As the story goes, Jeffrey Epstein hanged himself with a jail bedsheet in the early morning hours of Saturday, August 10. Six days later, New York City’s medical examiner announced that the cause of death was suicide by hanging.

Problem is, nobody I know believes this. And according to a Rasmussen poll, only 29% of Americans believe the official story. A full 42% of them say they believe he was murdered. Of those who claim they’ve been following the case “very closely,” a robust 56% say they believe he was murdered.

Others say he’s alive and well, having been spirited away to safety by people who are so wealthy and powerful, you’ve never heard their names, that’s by design, and they like it that way.

It’s extraordinarily telling about the national mindset that shortly after the FBI announced they are classifying “conspiracy theories” as a “domestic terrorism threat,” far more Americans believe the “conspiracy theories” about Epstein’s death than are buying the official story.

The circumstances surrounding Epstein’s death form such a perfect storm of $#@!ups and unanswered questions, one may be forgiven for suspecting the Powers That Be are toying with us because they know there’s nothing we can do about it.

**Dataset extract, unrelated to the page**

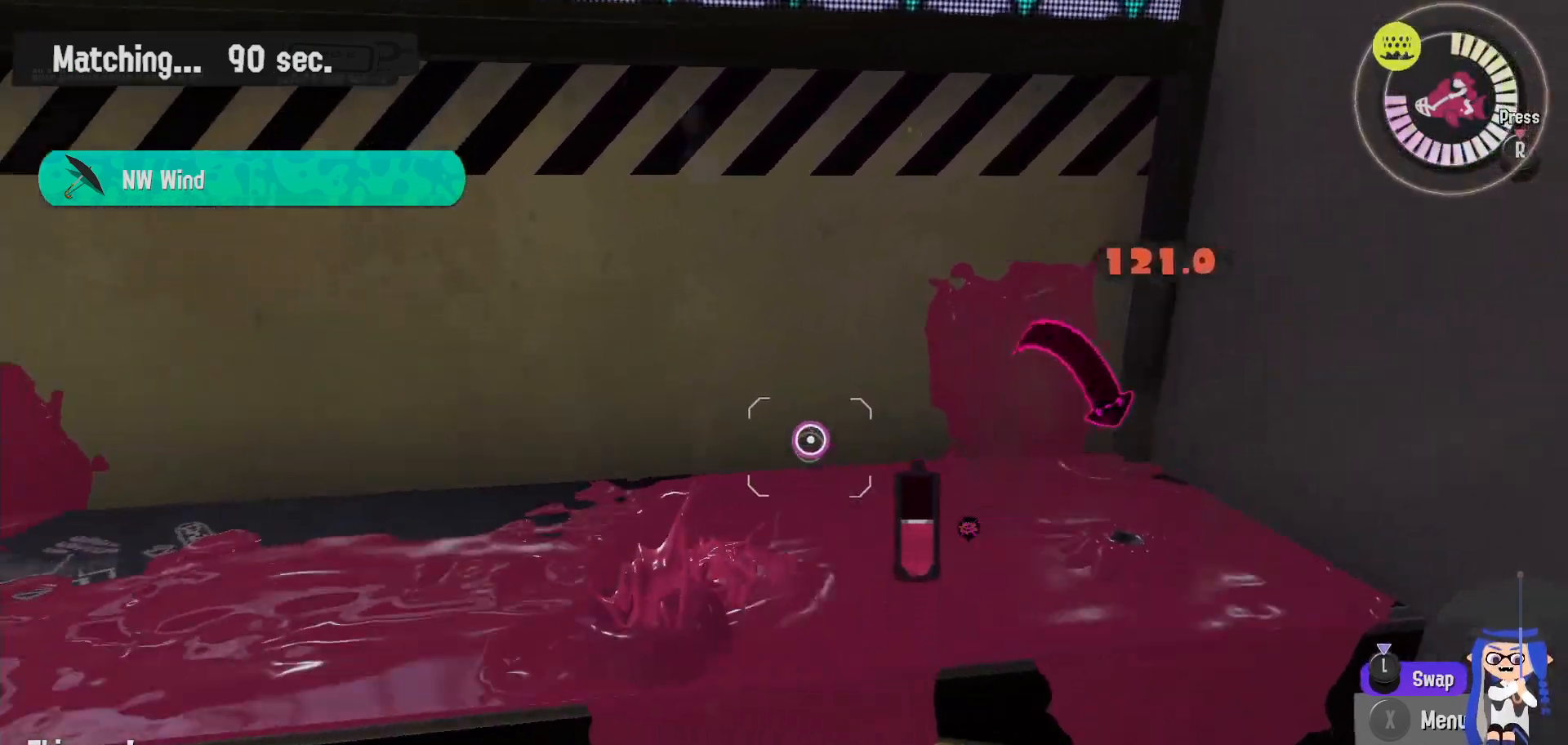
{"buttons": ["L2"], "left_stick": "up-left", "right_stick": "center", "events": [[133, "left_stick", "up"], [133, "right_stick", "center"], [217, "left_stick", "up-left"], [267, "right_stick", "left"], [450, "right_stick", "center"]]}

On July 23, Epstein was found unconscious in his cell and with marks around his neck. Although this was commonly depicted as a suicide attempt—and authorities promptly placed him on suicide watch—Epstein claimed he’d been assaulted by his cellmate, an impossibly muscular ex-cop named Nicholas Tartaglione, who was facing trial for murdering four people and burying them in his yard.

The very fact that such a high-profile inmate facing such serious charges and who had incriminating knowledge about extremely powerful public figures had a cellmate, much less a murderous musclehead, was suspicious.

Equally suspicious is the fact that a mere six days after being placed on suicide watch, Epstein was returned to the general population. According to Dr. Ziv Cohen, a psychiatrist who evaluates inmates at the Metropolitan Correctional Center where Epstein was being held, “Any case where someone had a proven or suspected serious suicide attempt, that would be unusual to within two to three weeks take them off suicide watch.”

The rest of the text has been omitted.